Several studies have reported that Bacillus strains can be used as biocontrol agents and plant growth promoting inoculants [1, 19, 28, 36, 46]. The antagonistic capabilities of B. licheniformis, B. subtilis, B. pumilis, and B. cereus have been demonstrated by several workers [19, 31, 42, 45]. The highest IAA production was recorded for PB-35 (p < 0.05; 29 ± 0.63 μg ml−1) on the 6th day. Isolate PB-35(R11) produced the highest amount of chitinase in minimal broth supplemented with chitin, and the maximum chitinase production (74.49 ± 0.70 units mg−1 protein) was recorded after 9 days of inoculation in minimal media (Table 2). Greenhouse data of plant growth showed high chlorophyll content when using seeds treated with 70 units mg−1 B. mojavensis, which is positively related to plant growth because the rate of photosynthesis and the healthy of the plant canopy is based on chlorophyll [24]. The results for the the nodule number, root length, shoot length, fresh weight, and dry weight in the pot assay showed the effectiveness of PB-35(R11) for reduction of the severity of the disease caused by R. solani (Table 3).

5 Conclusions

A total of 95 bacterial strains were isolated from the rhizosphere of soybean plants and screened in vitro for their antagonistic potential against the most common soil pathogenic fungus R. solani. Among them, PB-35(R11) was found to be the best antagonist. Furthermore, the interaction between PB-35(R11) and R. solani was visualized by phase-contrast microscopy and SEM. The results of 16S rRNA gene analysis and in silico nucleotide similarity search identified it as B. mojavensis. Furthermore, experiments were performed using B. mojavensis PB-35(R11) isolates to determine their PGP potential in terms of phosphate solubilization, siderophore production, nitrogen-fixation activity, ammonia production, IAA production, HCN production, and chitinase production. FTIR analysis of crude extracts of PB35(R11) revealed the presence of various active metabolites and enzymes. Overall, the results of this study identify B. mojavensis PB-35(R11) as the best and most potent antagonistic strain, giving the optimum results.
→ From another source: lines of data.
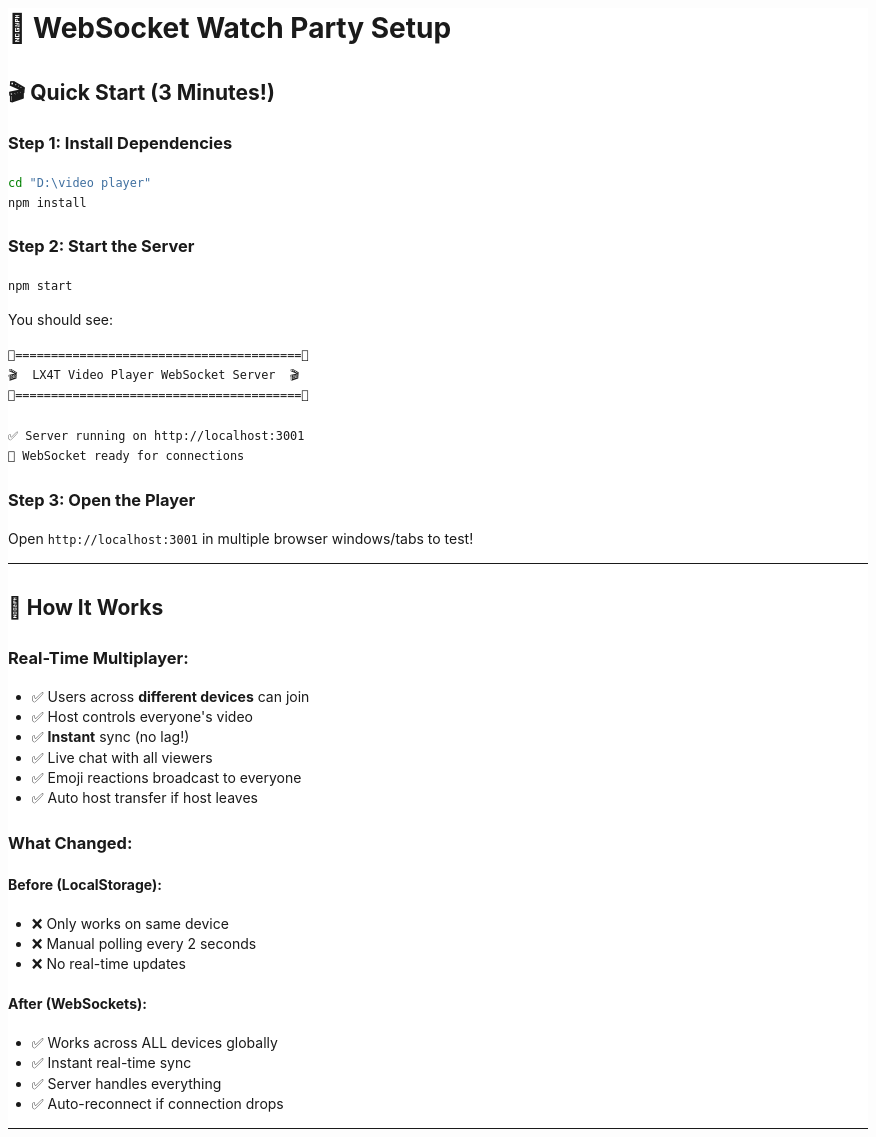 # 🚀 WebSocket Watch Party Setup

## 🎬 Quick Start (3 Minutes!)

### Step 1: Install Dependencies
```bash
cd "D:\video player"
npm install
```

### Step 2: Start the Server
```bash
npm start
```

You should see:
```
🎃========================================🎃
🎬  LX4T Video Player WebSocket Server  🎬
🎃========================================🎃

✅ Server running on http://localhost:3001
🔌 WebSocket ready for connections
```

### Step 3: Open the Player
Open `http://localhost:3001` in multiple browser windows/tabs to test!

---

## 🎯 How It Works

### **Real-Time Multiplayer:**
- ✅ Users across **different devices** can join
- ✅ Host controls everyone's video
- ✅ **Instant** sync (no lag!)
- ✅ Live chat with all viewers
- ✅ Emoji reactions broadcast to everyone
- ✅ Auto host transfer if host leaves

### **What Changed:**

#### Before (LocalStorage):
- ❌ Only works on same device
- ❌ Manual polling every 2 seconds
- ❌ No real-time updates

#### After (WebSockets):
- ✅ Works across ALL devices globally
- ✅ Instant real-time sync
- ✅ Server handles everything
- ✅ Auto-reconnect if connection drops

---
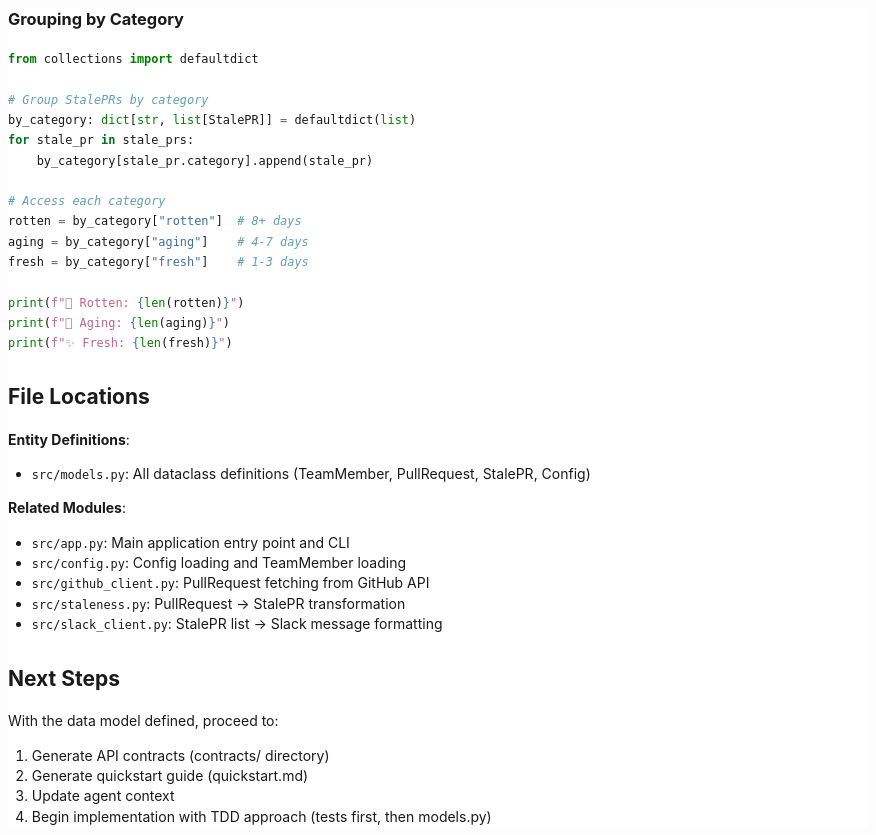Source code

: ### Grouping by Category

```python
from collections import defaultdict

# Group StalePRs by category
by_category: dict[str, list[StalePR]] = defaultdict(list)
for stale_pr in stale_prs:
    by_category[stale_pr.category].append(stale_pr)

# Access each category
rotten = by_category["rotten"]  # 8+ days
aging = by_category["aging"]    # 4-7 days
fresh = by_category["fresh"]    # 1-3 days

print(f"🤢 Rotten: {len(rotten)}")
print(f"🧀 Aging: {len(aging)}")
print(f"✨ Fresh: {len(fresh)}")
```

## File Locations

**Entity Definitions**:
- `src/models.py`: All dataclass definitions (TeamMember, PullRequest, StalePR, Config)

**Related Modules**:
- `src/app.py`: Main application entry point and CLI
- `src/config.py`: Config loading and TeamMember loading
- `src/github_client.py`: PullRequest fetching from GitHub API
- `src/staleness.py`: PullRequest → StalePR transformation
- `src/slack_client.py`: StalePR list → Slack message formatting

## Next Steps

With the data model defined, proceed to:
1. Generate API contracts (contracts/ directory)
2. Generate quickstart guide (quickstart.md)
3. Update agent context
4. Begin implementation with TDD approach (tests first, then models.py)
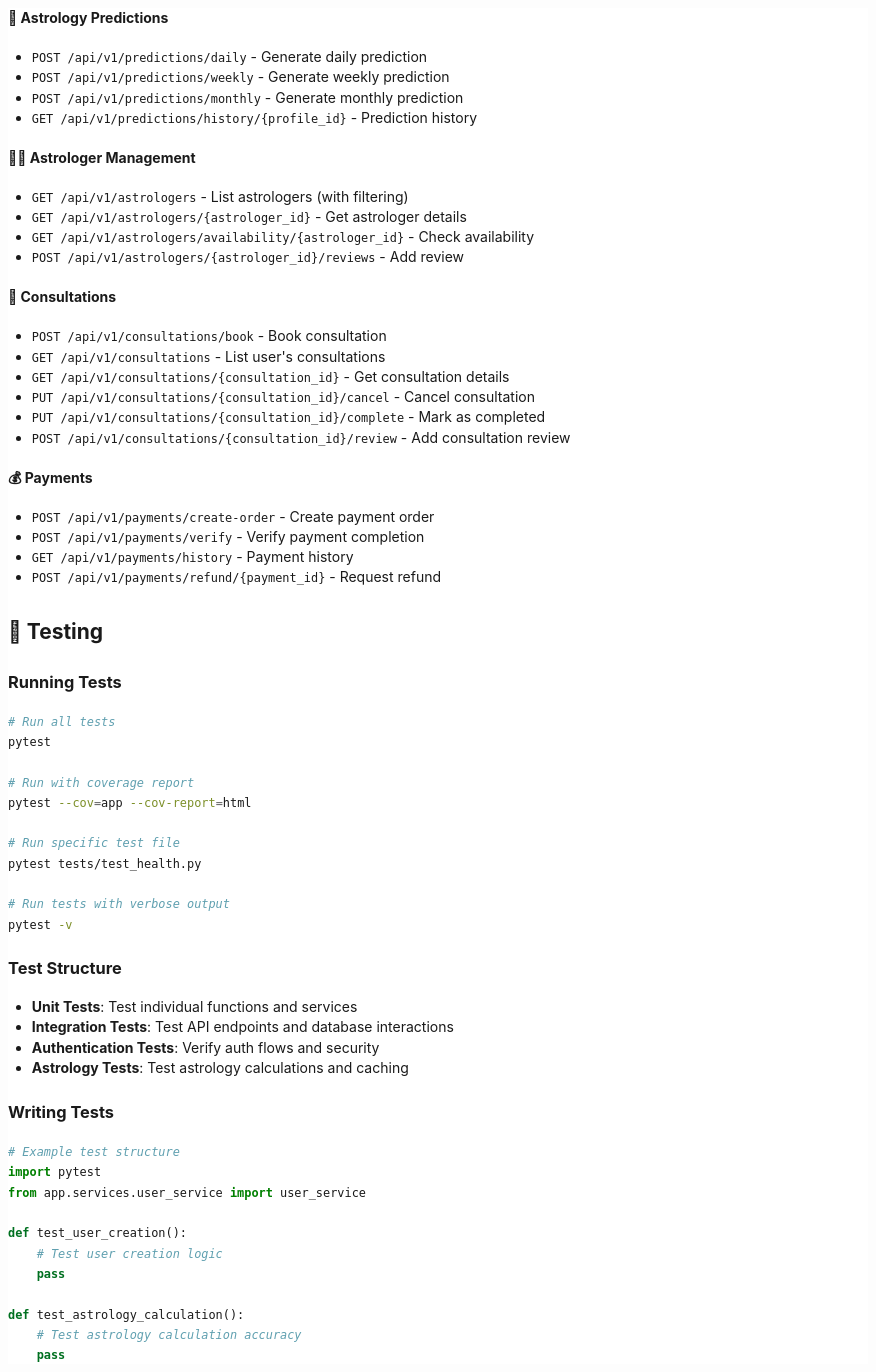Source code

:#### 🔮 Astrology Predictions
- `POST /api/v1/predictions/daily` - Generate daily prediction
- `POST /api/v1/predictions/weekly` - Generate weekly prediction
- `POST /api/v1/predictions/monthly` - Generate monthly prediction
- `GET /api/v1/predictions/history/{profile_id}` - Prediction history

#### 👨‍⚕️ Astrologer Management
- `GET /api/v1/astrologers` - List astrologers (with filtering)
- `GET /api/v1/astrologers/{astrologer_id}` - Get astrologer details
- `GET /api/v1/astrologers/availability/{astrologer_id}` - Check availability
- `POST /api/v1/astrologers/{astrologer_id}/reviews` - Add review

#### 📅 Consultations
- `POST /api/v1/consultations/book` - Book consultation
- `GET /api/v1/consultations` - List user's consultations
- `GET /api/v1/consultations/{consultation_id}` - Get consultation details
- `PUT /api/v1/consultations/{consultation_id}/cancel` - Cancel consultation
- `PUT /api/v1/consultations/{consultation_id}/complete` - Mark as completed
- `POST /api/v1/consultations/{consultation_id}/review` - Add consultation review

#### 💰 Payments
- `POST /api/v1/payments/create-order` - Create payment order
- `POST /api/v1/payments/verify` - Verify payment completion
- `GET /api/v1/payments/history` - Payment history
- `POST /api/v1/payments/refund/{payment_id}` - Request refund

## 🧪 Testing

### Running Tests
```bash
# Run all tests
pytest

# Run with coverage report
pytest --cov=app --cov-report=html

# Run specific test file
pytest tests/test_health.py

# Run tests with verbose output
pytest -v
```

### Test Structure
- **Unit Tests**: Test individual functions and services
- **Integration Tests**: Test API endpoints and database interactions
- **Authentication Tests**: Verify auth flows and security
- **Astrology Tests**: Test astrology calculations and caching

### Writing Tests
```python
# Example test structure
import pytest
from app.services.user_service import user_service

def test_user_creation():
    # Test user creation logic
    pass

def test_astrology_calculation():
    # Test astrology calculation accuracy
    pass
```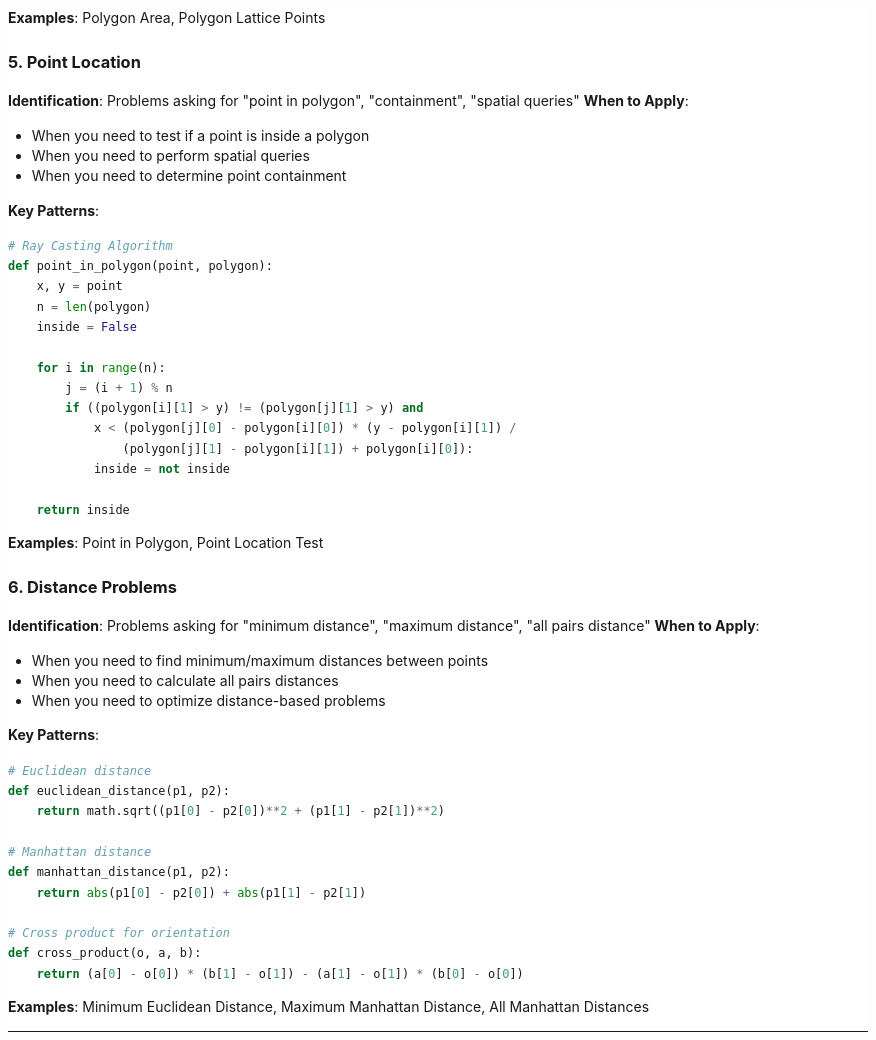 **Examples**: Polygon Area, Polygon Lattice Points

### 5. **Point Location**
**Identification**: Problems asking for "point in polygon", "containment", "spatial queries"
**When to Apply**:
- When you need to test if a point is inside a polygon
- When you need to perform spatial queries
- When you need to determine point containment

**Key Patterns**:
```python
# Ray Casting Algorithm
def point_in_polygon(point, polygon):
    x, y = point
    n = len(polygon)
    inside = False
    
    for i in range(n):
        j = (i + 1) % n
        if ((polygon[i][1] > y) != (polygon[j][1] > y) and
            x < (polygon[j][0] - polygon[i][0]) * (y - polygon[i][1]) / 
                (polygon[j][1] - polygon[i][1]) + polygon[i][0]):
            inside = not inside
    
    return inside
```

**Examples**: Point in Polygon, Point Location Test

### 6. **Distance Problems**
**Identification**: Problems asking for "minimum distance", "maximum distance", "all pairs distance"
**When to Apply**:
- When you need to find minimum/maximum distances between points
- When you need to calculate all pairs distances
- When you need to optimize distance-based problems

**Key Patterns**:
```python
# Euclidean distance
def euclidean_distance(p1, p2):
    return math.sqrt((p1[0] - p2[0])**2 + (p1[1] - p2[1])**2)

# Manhattan distance
def manhattan_distance(p1, p2):
    return abs(p1[0] - p2[0]) + abs(p1[1] - p2[1])

# Cross product for orientation
def cross_product(o, a, b):
    return (a[0] - o[0]) * (b[1] - o[1]) - (a[1] - o[1]) * (b[0] - o[0])
```

**Examples**: Minimum Euclidean Distance, Maximum Manhattan Distance, All Manhattan Distances

---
Thus, the PB-35(R11) strain possesses several key plant growth promoting characteristics and could be used as an important element in management of damping-off disease in soybean, as it is environmentally safe with no human health hazards, and economically favorable for farmers in comparison with synthetic chemicals. However, the success of biological approaches to control plant diseases and enhance plant growth depends upon their performance in field conditions. This prominent antagonistic bacterium is the leading candidate for further investigation into biological control of the R. solani pathogen.